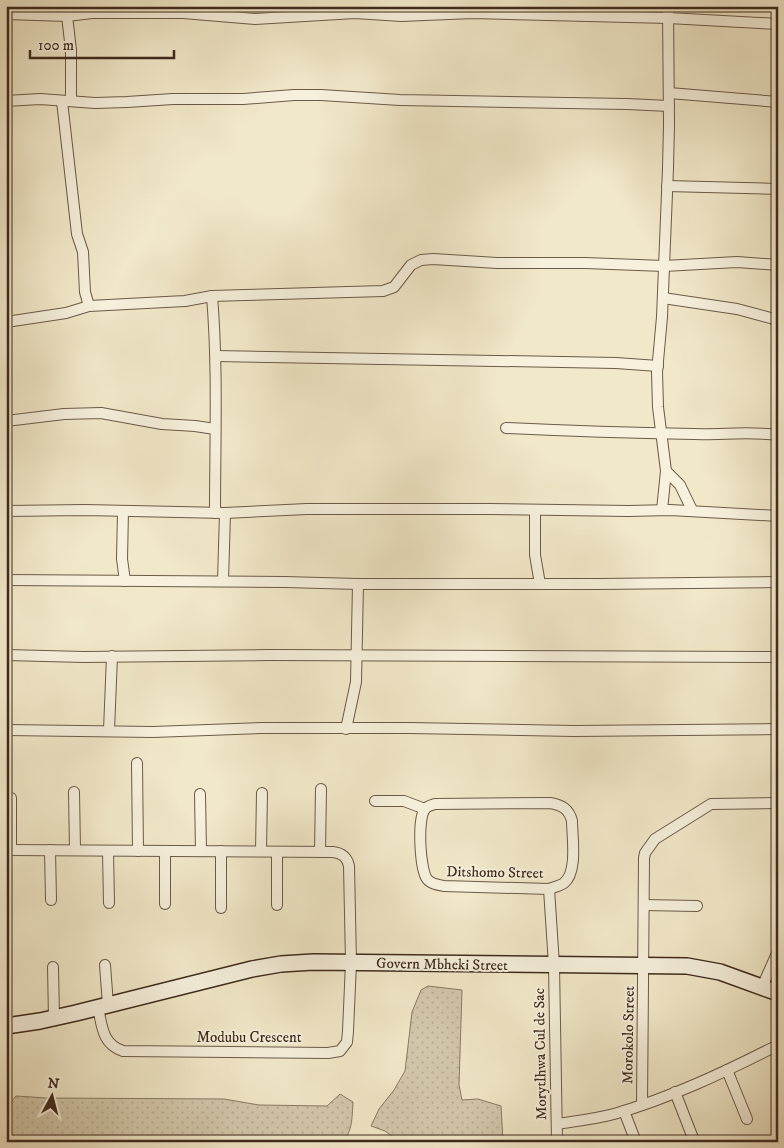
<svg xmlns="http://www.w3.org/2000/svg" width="784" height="1148" font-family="'IM FELL DW Pica',serif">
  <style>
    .grass { fill: url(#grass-dots); stroke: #887964 }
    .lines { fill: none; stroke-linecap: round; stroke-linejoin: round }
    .street-casing { stroke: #6b5a48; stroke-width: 12 }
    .secondary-casing { stroke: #3e2a1d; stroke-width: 18 }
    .street { stroke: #f6f0dc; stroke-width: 10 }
    .secondary { stroke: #f6f0dc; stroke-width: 15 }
    .labels { text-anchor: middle; stroke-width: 4; stroke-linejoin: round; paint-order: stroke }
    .street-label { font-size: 15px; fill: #3e2a1d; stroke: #f6f0dc }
  </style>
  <defs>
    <pattern id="grass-dots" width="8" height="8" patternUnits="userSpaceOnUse" patternTransform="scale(1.25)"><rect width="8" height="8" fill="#d3c8ac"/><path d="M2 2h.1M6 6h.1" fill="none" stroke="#b6ac94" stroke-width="1.8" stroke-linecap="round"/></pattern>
  </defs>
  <rect width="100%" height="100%" fill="#f1e8c9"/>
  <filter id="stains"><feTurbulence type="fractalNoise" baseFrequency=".004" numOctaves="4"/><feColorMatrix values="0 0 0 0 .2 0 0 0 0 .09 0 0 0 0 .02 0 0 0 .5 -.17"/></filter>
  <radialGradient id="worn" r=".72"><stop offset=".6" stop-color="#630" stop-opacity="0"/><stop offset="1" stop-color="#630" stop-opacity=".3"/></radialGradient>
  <g class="grass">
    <polygon points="428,986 462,990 459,1085 462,1100 478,1099 501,1106 503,1142 400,1142 385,1131 371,1126 379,1109 394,1090 405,1071 412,1012 421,990"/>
    <path d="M340,1094L353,1102C352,1116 353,1137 339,1142H42L13,1137C8,1120 3,1110 16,1096L46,1098L224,1099L259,1105L327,1106Z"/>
  </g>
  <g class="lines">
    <g class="street-casing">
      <g id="street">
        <polyline points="6,14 67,16 92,13 183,13 255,19 355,13 401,16 473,13 668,18 778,24"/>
        <polyline points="67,16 71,50 71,101"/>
        <polyline points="669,93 778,102"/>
        <polyline points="6,101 40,99 95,103 127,102 173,99 243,99 294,95 321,95 400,100 627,104 669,106"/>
        <polyline points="62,101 77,234 83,252 85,292 89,306"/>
        <polyline points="667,186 778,189"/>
        <path d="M212,296C218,368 215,441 215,513"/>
        <polyline points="663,298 737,309 778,320"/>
        <polyline points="6,322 66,313 89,306 185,301 212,296 245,295 383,291 394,287 411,265 421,260 433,259 497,263 585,263 664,266 737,262 778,265"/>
        <polyline points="216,356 616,363 658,366"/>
        <polyline points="6,421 64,414 101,413 162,424 195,426 215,429"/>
        <path d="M506,428C568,431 631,433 694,434C722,435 749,431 778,435"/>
        <polyline points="666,471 680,485 692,510"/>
        <polyline points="535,510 535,555 540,584"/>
        <polyline points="662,510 666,471 658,407 657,372 662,317 668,168 669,125 668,6"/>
        <polyline points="6,511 85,510 225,513 307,509 489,509 629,511 670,510 778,516"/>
        <polyline points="123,511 122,559 125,581"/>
        <polyline points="6,580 285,582 358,584 598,584 778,582"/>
        <polyline points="223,581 225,513"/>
        <polyline points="6,655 84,657 270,655 778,657"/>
        <polyline points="346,729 356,682 358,584"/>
        <polyline points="6,730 153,732 261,728 409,728 574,731 778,729"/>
        <polyline points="109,730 112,656"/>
        <polyline points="137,763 138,851"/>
        <polyline points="74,792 75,850"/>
        <polyline points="200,794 201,851"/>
        <polyline points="375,801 404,801 425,809"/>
        <path d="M550,803C562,805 569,809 572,821C572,836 578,872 564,883C560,886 554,887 549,889L444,886C438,885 431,884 427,879C420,869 417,819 425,809C427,806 432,805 435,804Z"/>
        <path d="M6,850L333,852C342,853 347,857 349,866L351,963L348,1031L347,1042L340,1051L328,1053L123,1051C102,1044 102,1026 98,1007"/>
        <polyline points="11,850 11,798"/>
        <polyline points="50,850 51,900"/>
        <polyline points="108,851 109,903"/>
        <polyline points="165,851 165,904"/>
        <polyline points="261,851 262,793"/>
        <polyline points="320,852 321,789"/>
        <polyline points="549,889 554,965 557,1142"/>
        <polyline points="277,905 277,852"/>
        <polyline points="644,905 697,906"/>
        <polyline points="221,908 221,851"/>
        <polyline points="105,965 108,1005"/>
        <polyline points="53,967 54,1018"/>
        <polyline points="762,987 778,951"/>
        <polyline points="727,1070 747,1119"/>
        <polyline points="675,1092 693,1138"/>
        <polyline points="642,1105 644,858 645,853 655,839 711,804 778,803"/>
        <polyline points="624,1111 636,1142"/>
        <path d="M557,1124C576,1121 595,1119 614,1114C670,1098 725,1072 778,1045"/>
      </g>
    </g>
    <g class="secondary-casing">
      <polyline id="secondary" points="6,1026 40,1021 76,1013 252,969 281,964 313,962 687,966 720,972 778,993"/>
    </g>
    <use href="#street" class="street"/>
    <use href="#secondary" class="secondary"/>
  </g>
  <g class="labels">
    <g class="street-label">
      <text transform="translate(495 872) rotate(1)" y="5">Ditshomo Street</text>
      <text transform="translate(442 964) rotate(1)" y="5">Govern Mbheki Street</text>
      <text transform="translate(628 1035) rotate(-89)" y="5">Morokolo Street</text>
      <text x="249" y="1042">Modubu Crescent</text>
      <text transform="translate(540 1054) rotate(-91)" y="5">Morytlhwa Cul de Sac</text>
    </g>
  </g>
  <rect width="784" height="1148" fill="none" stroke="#f1e8c9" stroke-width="25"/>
  <rect x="8" y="8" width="769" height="1133" fill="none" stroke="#3e2a1d" stroke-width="2.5"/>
  <rect x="12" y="12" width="759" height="1123" fill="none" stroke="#3e2a1d"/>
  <g transform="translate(52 1096) rotate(7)" stroke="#f6f0dc" stroke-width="4" paint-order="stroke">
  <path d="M0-4L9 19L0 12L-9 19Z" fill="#3e2a1d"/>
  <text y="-8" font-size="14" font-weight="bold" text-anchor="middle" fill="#3e2a1d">N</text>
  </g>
  <path d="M30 50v8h144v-8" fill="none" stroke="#3e2a1d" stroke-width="2.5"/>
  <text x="38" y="50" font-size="15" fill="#3e2a1d" stroke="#f6f0dc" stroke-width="4" paint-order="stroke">100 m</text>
  <rect width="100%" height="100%" filter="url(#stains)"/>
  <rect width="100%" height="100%" fill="url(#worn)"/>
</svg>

────────────────

*Your objective*:
Scan the preceding listing for the string "lines" and copy every line where it occurs.

*Answer to the problem*:
    .lines { fill: none; stroke-linecap: round; stroke-linejoin: round }
  <g class="lines">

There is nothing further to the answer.